PITTSBURG COMMUNITY activist Ruben Rosalez appeared on BayTV last week and squared off with Ron Unz, the author of 1998’s Proposition 227.

The two appeared on Michael Krasney’s show, “Take Issue” and discussed the ramifications of the proposition that dismantled bilingual education programs in California classrooms.

The measure specified that students should be taught English through the “immersion” approach, receiving all their instruction in their new language.

Rosalez, co-chair of a Pittsburg parents’ group that champions the rights of limited-English-speaking students, told Unz that, under the right circumstances, bilingual instruction can work.

Pittsburg Unified has not made a smooth transition to English immersion, he said. That was made evident by state and federal investigations this past year, he said, adding that children with poor English skills are floundering in the classroom.
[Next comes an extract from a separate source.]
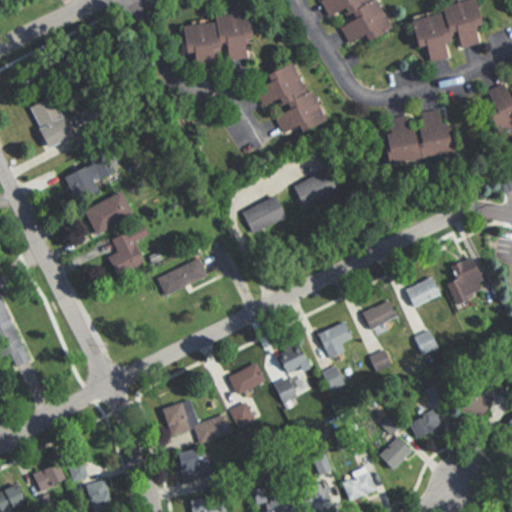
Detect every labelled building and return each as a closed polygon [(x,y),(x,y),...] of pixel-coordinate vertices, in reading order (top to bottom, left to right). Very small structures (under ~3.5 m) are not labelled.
[(384,33),(376,0),(318,0),(322,19),(334,16),(339,42),(384,33)] [(494,137),(511,128),(511,77),(474,96),(494,137)] [(44,146),(67,134),(47,95),(23,108),(44,146)] [(296,126),(287,113),(273,122),(282,136),(296,126)] [(111,172),(102,155),(59,176),(72,203),(94,192),(89,183),(111,172)] [(326,165),(293,182),(304,203),(337,186),(326,165)] [(511,186),(511,166),(490,176),(497,193),(511,186)] [(121,187),(84,206),(96,230),(133,212),(121,187)] [(275,190),(242,208),(253,229),(286,212),(275,190)] [(129,242),(143,238),(139,226),(106,236),(112,255),(103,258),(107,273),(136,264),(129,242)] [(151,280),(161,297),(200,275),(190,258),(151,280)] [(466,259),(449,266),(452,275),(440,281),(449,303),(480,291),(466,259)] [(430,273),(405,287),(413,303),(439,289),(430,273)] [(0,358),(5,356),(10,367),(25,360),(0,305),(0,358)] [(317,330),(329,353),(343,347),(340,339),(351,334),(343,317),(317,330)] [(413,334),(422,352),(437,344),(428,327),(413,334)] [(304,364),(294,343),(267,355),(277,376),(304,364)] [(368,354),(375,368),(390,361),(383,347),(368,354)] [(253,362),(226,377),(235,394),(262,380),(253,362)] [(322,371),(330,387),(344,380),(335,364),(322,371)] [(270,381),(277,402),(294,396),(286,375),(270,381)] [(439,378),(425,386),(432,398),(446,391),(439,378)] [(457,412),(485,412),(485,393),(457,393),(457,412)] [(159,409),(168,436),(191,429),(197,443),(229,432),(222,414),(195,423),(187,399),(159,409)] [(243,402),(227,410),(235,427),(251,419),(243,402)] [(438,426),(429,407),(402,420),(411,439),(438,426)] [(389,413),(380,422),(391,432),(399,424),(389,413)] [(511,447),(511,414),(499,420),(511,447)] [(407,449),(391,435),(372,456),(388,470),(407,449)] [(83,459),(69,464),(73,477),(87,473),(83,459)] [(335,479),(346,501),(372,488),(361,466),(335,479)] [(45,474),(53,483),(61,476),(53,467),(45,474)] [(220,472),(206,475),(209,486),(222,483),(220,472)] [(16,479),(0,488),(0,505),(2,509),(25,497),(16,479)] [(106,511),(106,483),(87,483),(87,511),(106,511)] [(254,487),(257,500),(266,498),(263,484),(254,487)] [(297,511),(325,511),(325,485),(301,485),(301,497),(297,497),(297,511)] [(48,490),(34,498),(41,511),(55,504),(48,490)] [(285,511),(285,493),(252,493),(252,511),(285,511)] [(213,511),(223,510),(221,499),(187,505),(188,511),(213,511)]
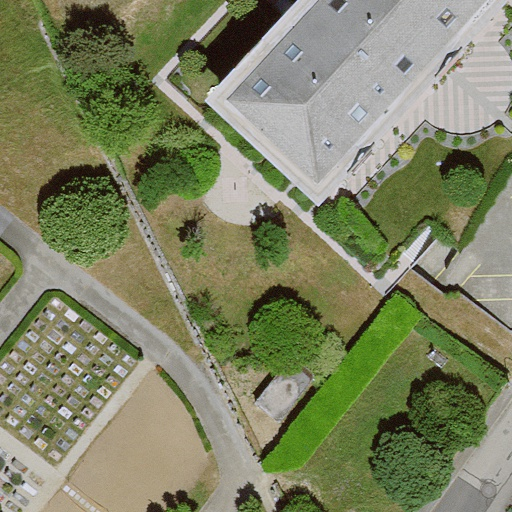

“We’re hurting,” Rosalez told Unz. “I’m not just saying that because it’s my opinion. We’ve had state and federal investigators come in and find violations.

“Either we educate these kids now or we deal with them later and educate them as adults.”

Unz countered that English immersion can work. He pointed to the Oceanside Unified School District in San Diego, where test scores have skyrocketed since the passage of Prop. 227.

Unz noted that Oceanside’s superintendent, Ken Noonan, was at one time a big proponent of bilingual education but has made a commitment to make English immersion work.

Supporting programs is one area where Rosalez and Unz came to an agreement. “Any program needs to have fiscal and administrative support,” Rosalez said. “The problem in Pittsburg is that there’s no program. The kids are not getting the services.

“I think if you have a bilingual education program that’s supported by administration and spending, it can succeed.”

Rosalez said that, after the broadcast, he and Unz continued their discussion. The end result is that Unz, a former candidate for governor, was receptive to visiting Pittsburg Unified in the future.

“We talked for about an hour after the show,” Rosalez said. “He’s an interesting guy. He admitted to me that he doesn’t know too much about Pittsburg’s situation and would like to come and talk to the students at some point.”